The agreement is still subject to approval by the Department of Justice. “While the company believes that a final settlement will be reached, there can be no assurance that any final settlement agreement will be reached or as to the final terms of such settlement,” the company stated in an Oct. 22 filing.
The settlement resolves allegations stemming from a whistleblower complaint filed in January 2010 under seal with the U.S. District Court for the Northern District of Ohio by Donald Gale, a former Omnicare employee. The court did not unseal the complaint until June 2011, when the Justice Department notified the court that it declined to intervene in the action.
According to the complaint, Gale v. Omnicare, engaged in a kickback scheme called “swapping” in which Omnicare provided nursing homes below-market discounts on prescription drugs for their Medicare Part A patients in exchange for referrals of Medicare Part D patients, which Omnicare charged higher prices to for the same prescription drugs.
The complaint accused Omnicare of violating the Anti-Kickback Statute of the False Claims Act, which imposes criminal penalties on anyone who “knowingly or willingly” makes a false statement for any benefit or payment under a federal healthcare program. The law allows whistleblowers to file a claim on the government's behalf if a fraud is discovered.
If the Justice Department approves the settlement, Gale is entitled to up to 30 percent of the amount recovered. The company did not admit liability in settling the lawsuit.
More FCA Cases
In addition to the Gale case, Omnicare is facing at least five other separate complaints, all alleging violations of the FCA. In each case, Omnicare said it has filed motions to dismiss.

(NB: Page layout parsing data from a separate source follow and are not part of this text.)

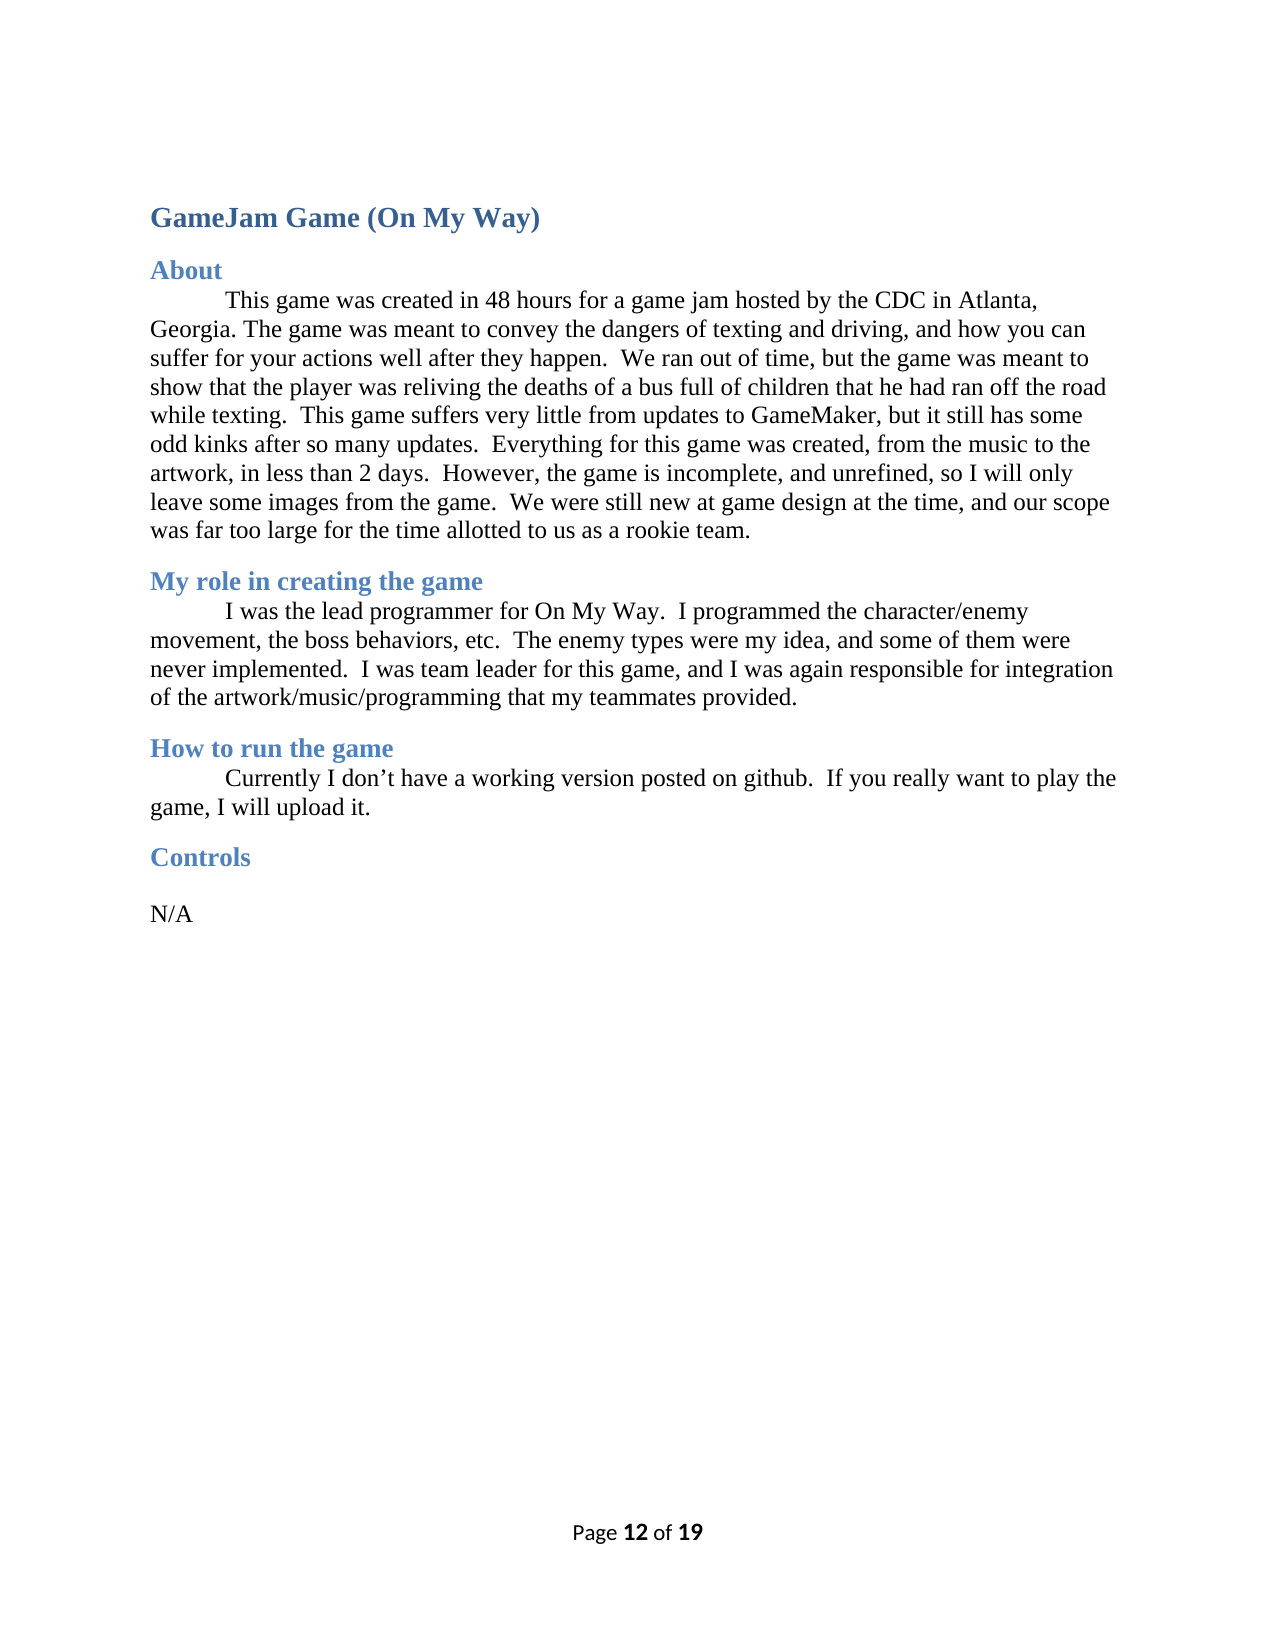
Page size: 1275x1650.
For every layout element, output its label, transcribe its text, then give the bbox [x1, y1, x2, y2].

subtitle How to run the game [150, 732, 1125, 763]
text N/A [150, 899, 1125, 928]
subtitle GameJam Game (On My Way) [150, 200, 1125, 233]
text This game was created in 48 hours for a game jam hosted by the CDC in Atlanta, Georgia. The game was meant to convey the dangers of texting and driving, and how you can suffer for your actions well after they happen. We ran out of time, but the game was meant to show that the player was reliving the deaths of a bus full of children that he had ran off the road while texting. This game suffers very little from updates to GameMaker, but it still has some odd kinks after so many updates. Everything for this game was created, from the music to the artwork, in less than 2 days. However, the game is incomplete, and unrefined, so I will only leave some images from the game. We were still new at game design at the time, and our scope was far too large for the time allotted to us as a rookie team. [150, 286, 1125, 544]
text Currently I don’t have a working version posted on github. If you really want to play the game, I will upload it. [150, 763, 1125, 821]
text I was the lead programmer for On My Way. I programmed the character/enemy movement, the boss behaviors, etc. The enemy types were my idea, and some of them were never implemented. I was team leader for this game, and I was again responsible for integration of the artwork/music/programming that my teammates provided. [150, 596, 1125, 711]
subtitle My role in creating the game [150, 565, 1125, 596]
subtitle Controls [150, 842, 1125, 873]
subtitle About [150, 254, 1125, 286]
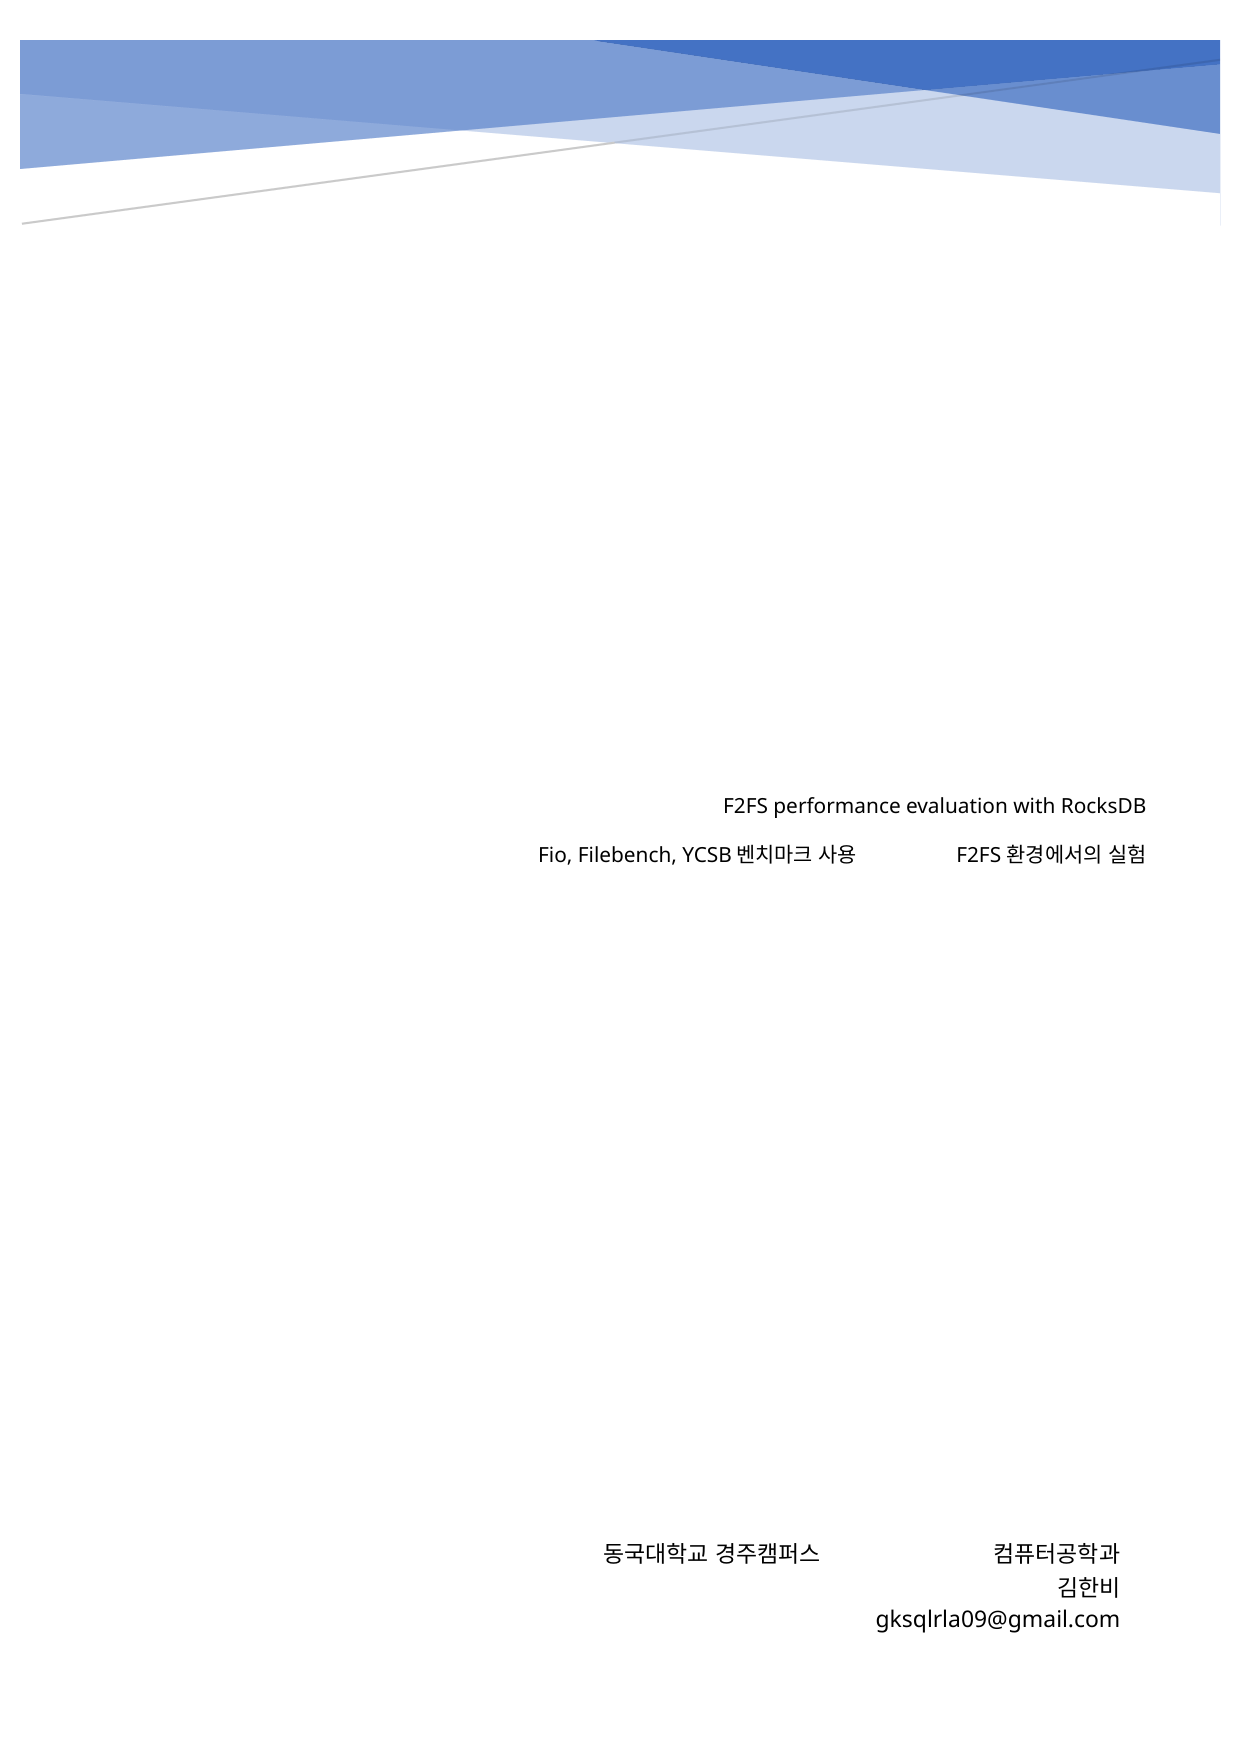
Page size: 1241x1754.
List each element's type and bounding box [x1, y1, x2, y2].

picture [20, 40, 1221, 240]
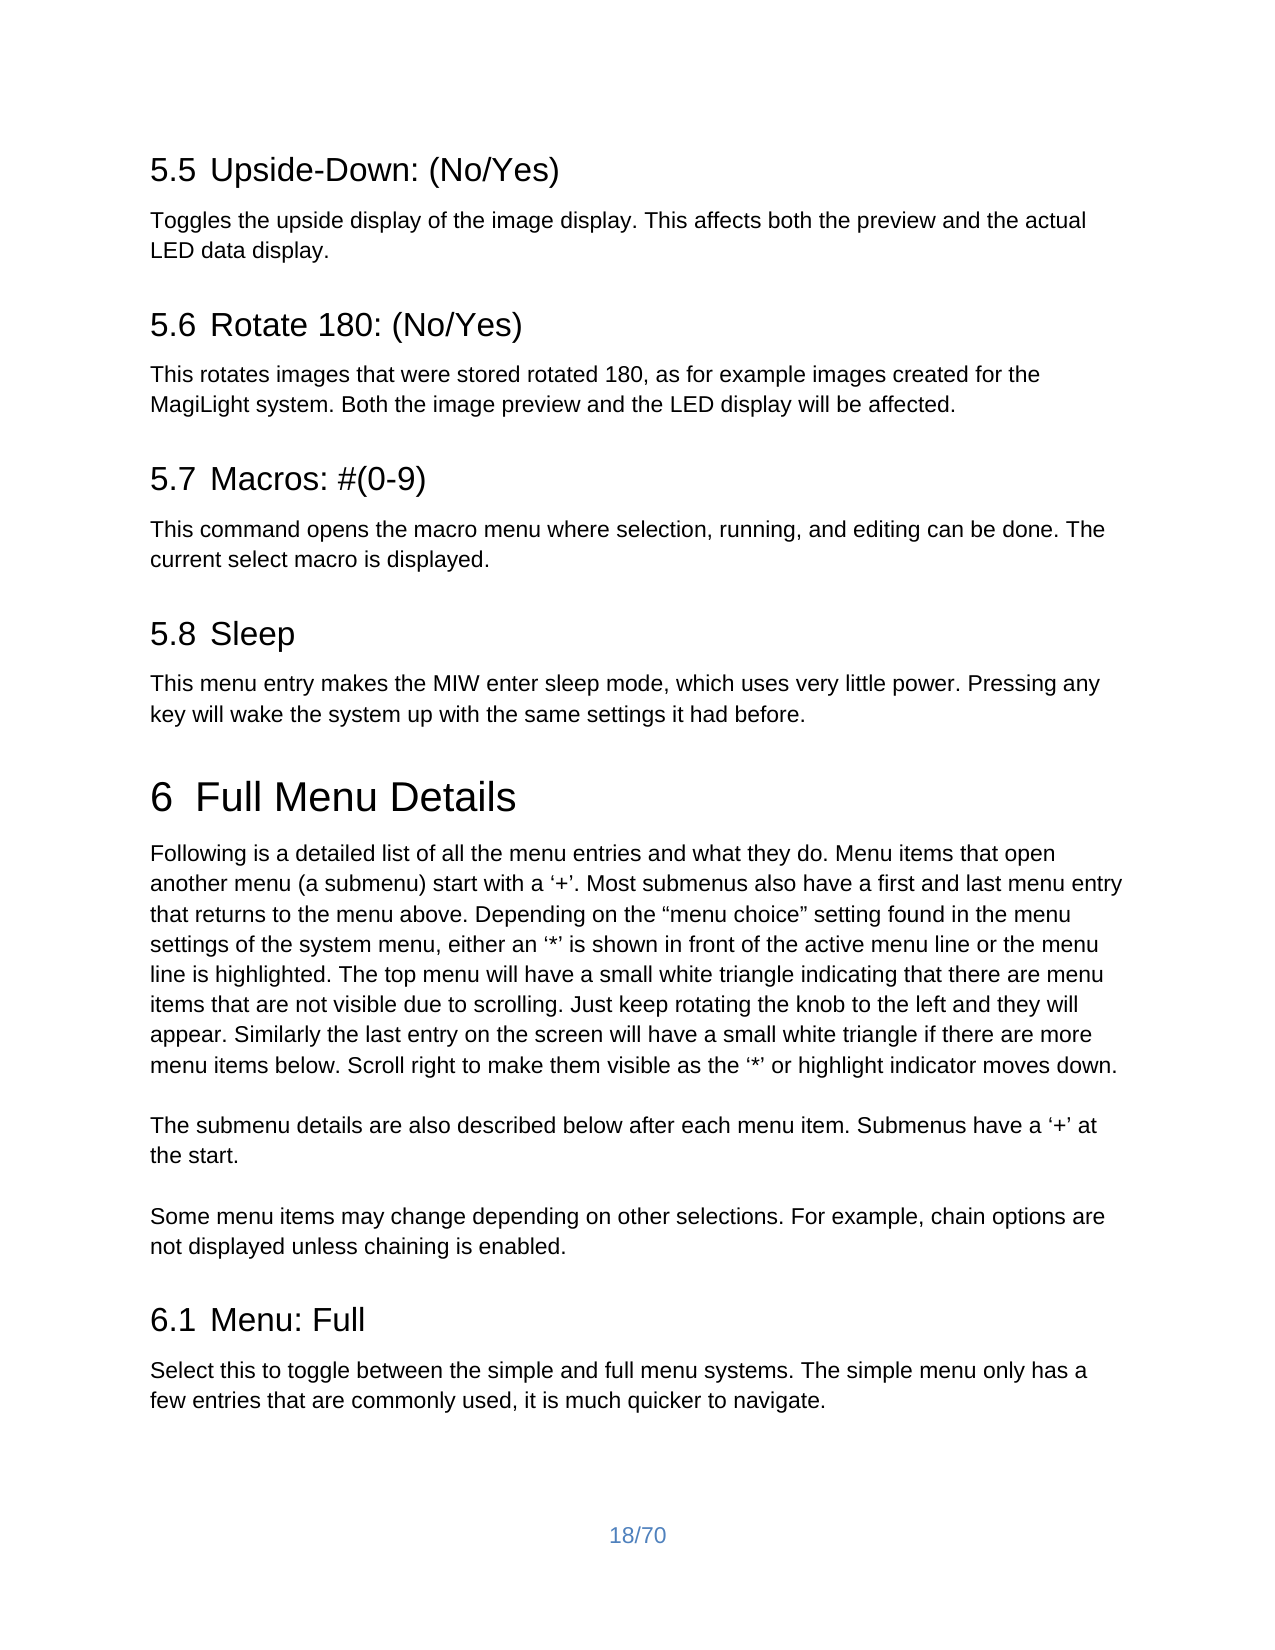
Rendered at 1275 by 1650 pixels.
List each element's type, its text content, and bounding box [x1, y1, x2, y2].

text Following is a detailed list of all the menu entries and what they do. Menu items that open another menu (a submenu) start with a ‘+’. Most submenus also have a first and last menu entry that returns to the menu above. Depending on the “menu choice” setting found in the menu settings of the system menu, either an ‘*’ is shown in front of the active menu line or the menu line is highlighted. The top menu will have a small white triangle indicating that there are menu items that are not visible due to scrolling. Just keep rotating the knob to the left and they will appear. Similarly the last entry on the screen will have a small white triangle if there are more menu items below. Scroll right to make them visible as the ‘*’ or highlight indicator moves down. [150, 840, 1125, 1078]
text This rotates images that were stored rotated 180, as for example images created for the MagiLight system. Both the image preview and the LED display will be affected. [150, 361, 1125, 418]
text This command opens the macro menu where selection, running, and editing can be done. The current select macro is displayed. [150, 516, 1125, 572]
text Some menu items may change depending on other selections. For example, chain options are not displayed unless chaining is enabled. [150, 1203, 1125, 1259]
text The submenu details are also described below after each menu item. Submenus have a ‘+’ at the start. [150, 1112, 1125, 1168]
subtitle Full Menu Details [150, 772, 1125, 820]
subtitle Sleep [150, 614, 1125, 652]
subtitle Upside-Down: (No/Yes) [150, 150, 1125, 188]
text Select this to toggle between the simple and full menu systems. The simple menu only has a few entries that are commonly used, it is much quicker to navigate. [150, 1357, 1125, 1414]
subtitle Rotate 180: (No/Yes) [150, 304, 1125, 343]
text Toggles the upside display of the image display. This affects both the preview and the actual LED data display. [150, 207, 1125, 263]
text This menu entry makes the MIW enter sleep mode, which uses very little power. Pressing any key will wake the system up with the same settings it had before. [150, 670, 1125, 727]
subtitle Macros: #(0-9) [150, 459, 1125, 498]
subtitle Menu: Full [150, 1301, 1125, 1339]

Omnicare also faces several ongoing investigations into other possible violations of the FCA. Currently, the U.S. Attorney's Office for the District of South Carolina is investigating whether Omnicare's activities in connection with agreements it had with the maker of anemia drug Aranesp violated the FCA.
In addition, the U.S. Attorney's Office for the Western District of Virginia is also investigating whether Omnicare activities in connection with agreements it had with the maker of the drug Depakote violated the FCA. The Justice Department is also investigating whether certain of the company's practices relating to customer collections violated the FCA.
Omnicare said it is cooperating with all three investigations “and believes that it has complied with applicable laws and regulations.”
Corporate Integrity Agreement
In November 2009, Omnicare reached a $98 million with the Justice Department to resolve allegations that it engaged in kickback schemes with several parties. As part of that agreement, the company entered into a five-year corporate integrity agreement (CIA) with the Office of the Inspector General's Department of Health and Human Services.
Under the CIA, Omnicare is required to:
- Create procedures designed to ensure that any arrangements with any actual or potential source of health care business or referrals to, or from, Omnicare does not violate the Anti-Kickback Statute or related regulations;
- Retain an independent review organization to review the company's compliance with the terms of the CIA and report to OIG regarding that compliance; and
- Provide training for certain employees as to the company's requirements under the CIA.
“The requirements of the CIA have resulted in increased costs to maintain the company's compliance program and greater scrutiny by federal regulatory authorities,” Omincare stated. “Violations of the CIA could subject the company to significant monetary penalties.”